Rules: 22 NYCRR 100.2; 100.2(C); 100.3[E]; Opinions 93-40 (Vol. XI); 91-04 (Vol. VII); 88-52 (Vol. II).
A town justice-elect serves on the board of the town where he/she will preside. In that capacity, he/she voted on legislation amending and promulgating town laws and ordinances and on the initial appointment and subsequent annual reappointments of the town attorney who represents the town in the town court. Also, the town justice-elect advises that the town board presently is conducting a comprehensive review of the municipal dog control statute. He/she voted to hold a public hearing about any proposed changes but will abstain from any votes that may take place before he/she leaves the town board to assume judicial office. The town justice-elect asks whether he/she must disqualify him/herself when the town attorney appears or when any statutes that he/she voted on are involved in proceedings in his/her court.
A judge must avoid impropriety and the appearance of impropriety in all the judge’s activities (see 22 NYCRR 100.2) and must not convey or permit others to convey the impression that they are in a special position to influence the judge (see 22 NYCRR 100.2[C]). Therefore, a judge must disqualify him/herself in any proceeding where the judge’s impartiality might reasonably be questioned (see 22 NYCRR 100.3[E]).
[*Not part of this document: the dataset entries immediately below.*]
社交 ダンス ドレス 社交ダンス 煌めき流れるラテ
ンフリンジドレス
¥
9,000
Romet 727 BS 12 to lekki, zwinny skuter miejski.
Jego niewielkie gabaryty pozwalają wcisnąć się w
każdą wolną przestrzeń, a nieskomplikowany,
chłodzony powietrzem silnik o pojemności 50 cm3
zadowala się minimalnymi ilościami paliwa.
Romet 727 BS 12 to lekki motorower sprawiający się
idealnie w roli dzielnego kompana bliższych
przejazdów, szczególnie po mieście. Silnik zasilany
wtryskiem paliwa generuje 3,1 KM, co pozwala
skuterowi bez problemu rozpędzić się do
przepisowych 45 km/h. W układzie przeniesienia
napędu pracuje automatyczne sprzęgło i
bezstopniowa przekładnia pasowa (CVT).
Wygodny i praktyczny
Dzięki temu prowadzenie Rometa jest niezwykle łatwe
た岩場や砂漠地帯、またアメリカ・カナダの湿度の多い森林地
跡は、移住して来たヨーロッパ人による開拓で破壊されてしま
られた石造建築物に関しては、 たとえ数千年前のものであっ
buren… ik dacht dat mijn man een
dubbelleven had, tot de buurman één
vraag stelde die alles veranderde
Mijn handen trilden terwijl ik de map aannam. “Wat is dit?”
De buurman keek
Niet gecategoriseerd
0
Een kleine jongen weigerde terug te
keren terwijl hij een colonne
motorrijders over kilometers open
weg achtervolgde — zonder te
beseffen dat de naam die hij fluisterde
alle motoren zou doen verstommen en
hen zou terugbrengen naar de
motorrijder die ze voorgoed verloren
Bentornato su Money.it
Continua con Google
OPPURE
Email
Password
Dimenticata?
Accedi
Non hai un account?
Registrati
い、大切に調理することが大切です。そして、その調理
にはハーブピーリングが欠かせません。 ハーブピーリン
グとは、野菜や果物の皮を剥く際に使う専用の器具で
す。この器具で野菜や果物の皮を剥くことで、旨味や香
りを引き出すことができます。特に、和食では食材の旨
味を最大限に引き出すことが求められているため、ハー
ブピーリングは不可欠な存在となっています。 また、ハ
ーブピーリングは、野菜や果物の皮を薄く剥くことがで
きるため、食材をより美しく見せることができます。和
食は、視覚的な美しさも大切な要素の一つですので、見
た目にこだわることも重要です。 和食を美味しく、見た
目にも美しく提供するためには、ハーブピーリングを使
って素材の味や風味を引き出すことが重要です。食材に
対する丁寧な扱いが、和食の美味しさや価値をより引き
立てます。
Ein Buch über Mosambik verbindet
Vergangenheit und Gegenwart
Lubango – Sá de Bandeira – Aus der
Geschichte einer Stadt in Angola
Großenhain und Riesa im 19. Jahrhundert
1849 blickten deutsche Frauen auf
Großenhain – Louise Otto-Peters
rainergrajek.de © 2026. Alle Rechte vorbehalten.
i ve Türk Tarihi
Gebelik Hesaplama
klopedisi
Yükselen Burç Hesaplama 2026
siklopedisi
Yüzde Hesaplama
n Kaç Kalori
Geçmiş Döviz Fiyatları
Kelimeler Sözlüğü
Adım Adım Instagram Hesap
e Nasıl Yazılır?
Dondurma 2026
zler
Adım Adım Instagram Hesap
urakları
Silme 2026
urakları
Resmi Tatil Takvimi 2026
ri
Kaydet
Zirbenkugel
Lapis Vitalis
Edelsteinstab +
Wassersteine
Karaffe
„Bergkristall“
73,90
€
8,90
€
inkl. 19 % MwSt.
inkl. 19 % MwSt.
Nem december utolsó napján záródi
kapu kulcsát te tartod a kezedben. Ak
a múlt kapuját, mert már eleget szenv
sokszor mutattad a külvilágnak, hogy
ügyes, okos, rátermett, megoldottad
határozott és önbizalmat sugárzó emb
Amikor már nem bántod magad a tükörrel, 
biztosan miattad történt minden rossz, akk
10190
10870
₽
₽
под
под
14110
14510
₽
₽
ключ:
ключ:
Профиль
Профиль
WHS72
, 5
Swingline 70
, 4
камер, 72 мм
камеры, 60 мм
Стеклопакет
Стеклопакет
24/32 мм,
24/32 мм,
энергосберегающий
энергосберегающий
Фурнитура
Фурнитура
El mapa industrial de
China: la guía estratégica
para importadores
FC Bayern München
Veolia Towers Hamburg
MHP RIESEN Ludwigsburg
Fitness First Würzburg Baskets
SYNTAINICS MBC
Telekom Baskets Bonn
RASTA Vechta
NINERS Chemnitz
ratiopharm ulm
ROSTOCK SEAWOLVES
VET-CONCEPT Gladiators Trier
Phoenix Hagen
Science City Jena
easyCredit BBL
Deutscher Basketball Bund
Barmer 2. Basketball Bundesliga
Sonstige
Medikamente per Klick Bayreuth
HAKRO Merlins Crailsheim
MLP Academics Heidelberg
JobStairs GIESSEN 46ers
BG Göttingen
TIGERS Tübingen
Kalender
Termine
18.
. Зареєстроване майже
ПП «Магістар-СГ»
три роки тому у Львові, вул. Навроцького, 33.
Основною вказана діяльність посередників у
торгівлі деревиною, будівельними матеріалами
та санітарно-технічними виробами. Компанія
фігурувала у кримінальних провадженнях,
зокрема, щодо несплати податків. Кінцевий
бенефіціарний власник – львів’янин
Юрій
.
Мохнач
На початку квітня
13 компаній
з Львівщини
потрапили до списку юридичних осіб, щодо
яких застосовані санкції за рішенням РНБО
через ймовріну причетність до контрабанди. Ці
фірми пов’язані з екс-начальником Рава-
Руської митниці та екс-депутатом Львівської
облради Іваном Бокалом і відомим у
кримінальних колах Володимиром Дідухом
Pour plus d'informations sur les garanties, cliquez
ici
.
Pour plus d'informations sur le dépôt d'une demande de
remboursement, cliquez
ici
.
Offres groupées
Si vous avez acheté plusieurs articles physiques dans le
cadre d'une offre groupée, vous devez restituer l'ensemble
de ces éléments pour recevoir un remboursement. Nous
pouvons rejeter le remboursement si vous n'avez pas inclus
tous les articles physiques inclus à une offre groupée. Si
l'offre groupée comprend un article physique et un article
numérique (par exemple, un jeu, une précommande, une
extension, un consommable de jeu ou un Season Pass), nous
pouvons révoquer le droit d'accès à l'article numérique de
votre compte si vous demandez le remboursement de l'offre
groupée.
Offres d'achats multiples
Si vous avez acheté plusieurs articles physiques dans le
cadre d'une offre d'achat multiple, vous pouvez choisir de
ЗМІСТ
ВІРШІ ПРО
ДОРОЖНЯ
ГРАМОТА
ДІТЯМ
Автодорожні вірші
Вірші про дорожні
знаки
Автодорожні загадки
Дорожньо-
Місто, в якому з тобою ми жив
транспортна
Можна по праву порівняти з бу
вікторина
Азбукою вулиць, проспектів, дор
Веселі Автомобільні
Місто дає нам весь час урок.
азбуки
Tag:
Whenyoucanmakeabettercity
The Committee previously has advised that a judge may preside in cases when the attorney for the municipality where the judge sits appears in the judge’s court as long as he/she can be impartial (see Opinion 93-40 [Vol. XI] [town justice may preside in a criminal case in which the defense attorney also is the town attorney for the same town that employs the justice]; Opinion 91-04 [Vol. VII][no inherent conflict where both the judge and the city attorney are employees of the city]; Opinion 88-52 [Vol. II] [no disqualifying relationship where acting village justice and part-time village attorney are both employees of the village absent particular circumstances indicating a personal bias)]. In the Committee’s view, the fact that the inquiring judge-elect voted to appoint the town attorney who will appear in the judge-elect’s court on the town’s behalf and on statutes and ordinances that will be the subject of matters that come before him/her does not warrant a different result, unless he/she believes that he/she cannot be impartial.